The Austin Chronicle

https://www.austinchronicle.com/events/film/2014-07-25/lucy/

Lucy

Rated R, 88 min. Directed by Luc Besson. Starring Scarlett Johansson, Morgan Freeman, Choi Min-sik, Amr Waked.

REVIEWED By Louis Black, Fri., July 25, 2014

When a beloved talent goes off the rails, invariably a return to classic form is to be wished, although that rarely happens. Still, sometimes there can be a re-eruption of vision in an unexpected way. Among my all-time favorites, Besson’s best films are taut – cinematically explosive, skillfully plotted, fantastic narratives.
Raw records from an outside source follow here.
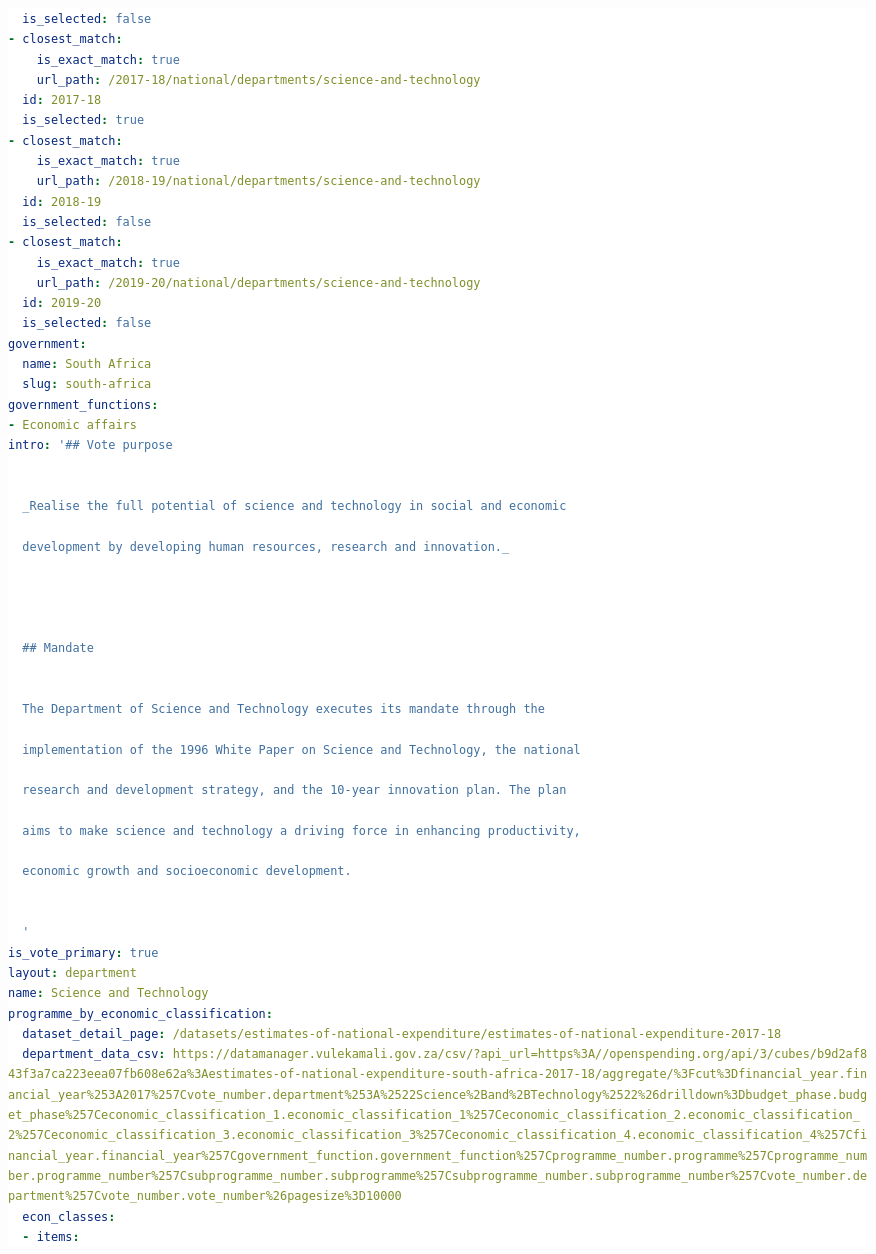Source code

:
 ```yaml
  is_selected: false
- closest_match:
    is_exact_match: true
    url_path: /2017-18/national/departments/science-and-technology
  id: 2017-18
  is_selected: true
- closest_match:
    is_exact_match: true
    url_path: /2018-19/national/departments/science-and-technology
  id: 2018-19
  is_selected: false
- closest_match:
    is_exact_match: true
    url_path: /2019-20/national/departments/science-and-technology
  id: 2019-20
  is_selected: false
government:
  name: South Africa
  slug: south-africa
government_functions:
- Economic affairs
intro: '## Vote purpose


  _Realise the full potential of science and technology in social and economic

  development by developing human resources, research and innovation._




  ## Mandate


  The Department of Science and Technology executes its mandate through the

  implementation of the 1996 White Paper on Science and Technology, the national

  research and development strategy, and the 10-year innovation plan. The plan

  aims to make science and technology a driving force in enhancing productivity,

  economic growth and socioeconomic development.


  '
is_vote_primary: true
layout: department
name: Science and Technology
programme_by_economic_classification:
  dataset_detail_page: /datasets/estimates-of-national-expenditure/estimates-of-national-expenditure-2017-18
  department_data_csv: https://datamanager.vulekamali.gov.za/csv/?api_url=https%3A//openspending.org/api/3/cubes/b9d2af843f3a7ca223eea07fb608e62a%3Aestimates-of-national-expenditure-south-africa-2017-18/aggregate/%3Fcut%3Dfinancial_year.financial_year%253A2017%257Cvote_number.department%253A%2522Science%2Band%2BTechnology%2522%26drilldown%3Dbudget_phase.budget_phase%257Ceconomic_classification_1.economic_classification_1%257Ceconomic_classification_2.economic_classification_2%257Ceconomic_classification_3.economic_classification_3%257Ceconomic_classification_4.economic_classification_4%257Cfinancial_year.financial_year%257Cgovernment_function.government_function%257Cprogramme_number.programme%257Cprogramme_number.programme_number%257Csubprogramme_number.subprogramme%257Csubprogramme_number.subprogramme_number%257Cvote_number.department%257Cvote_number.vote_number%26pagesize%3D10000
  econ_classes:
  - items:
```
But when was his last great film as a director: The Fifth Element in 1997?

Lucy is a glorious mess, a film that casually wanders through a variety of genres. Which is fine. Besson can mosey wherever his fancy takes him because few films are so deliriously anchored by a performance as this is by Scarlett Johansson’s.

Set up by her boyfriend, Lucy (Johansson) is forced to become an unwilling drug mule when a dangerous Asian cartel surgically inserts a stash of a new, secret superdrug into her body. Her life threatened, she is forced to go along to transport her stash. When she is beaten up and kicked by other captors, the packets of drugs burst. Almost immediately the somewhat overwhelmed Lucy begins to evolve into a human being who can exercise 100% of her intelligence.

In a charming but clumsy manner, we are set up for the whole story early on by intercuts to a lecture by professor Norman (Freeman) on brain capacity. The hoariest gambit imaginable, having a voice within the film actually give endless exposition, just shouldn’t work. Even worse is the nature footage Besson cuts in during the initial stages of Lucy’s “recruitment,” which features natural predators and their prey. The point is so blatantly made that the undead would get it. Yet rather than drooping into the pan where The Rocky Horror Picture Show forever dumped such narrators and narrations, somehow it works. The MacGuffin becomes so clearly spelled out that the film can dance off in many directions as Lucy’s expanding capacity keeps elevating her abilities. She develops ever-new skills for violence and exercising control.

The best comic-book movie in a long time, though based on no comic, Lucy is a film that mates classic Besson with Quentin Tarantino in a go at the mystical, world-solving vision found in Stanley Kubrick’s 2001: A Space Odyssey and Terrence Malick’s The Tree of Life. Rendered just as cosmically as those two but far more grounded in pulp, it is less spectacular, though oddly more definitive. A daring, giddy joy ride of an adventure, Lucy races along, leaves a swirlingly confused trail behind it, as it tracks a single intelligence that’s rapidly evolving from human to universal.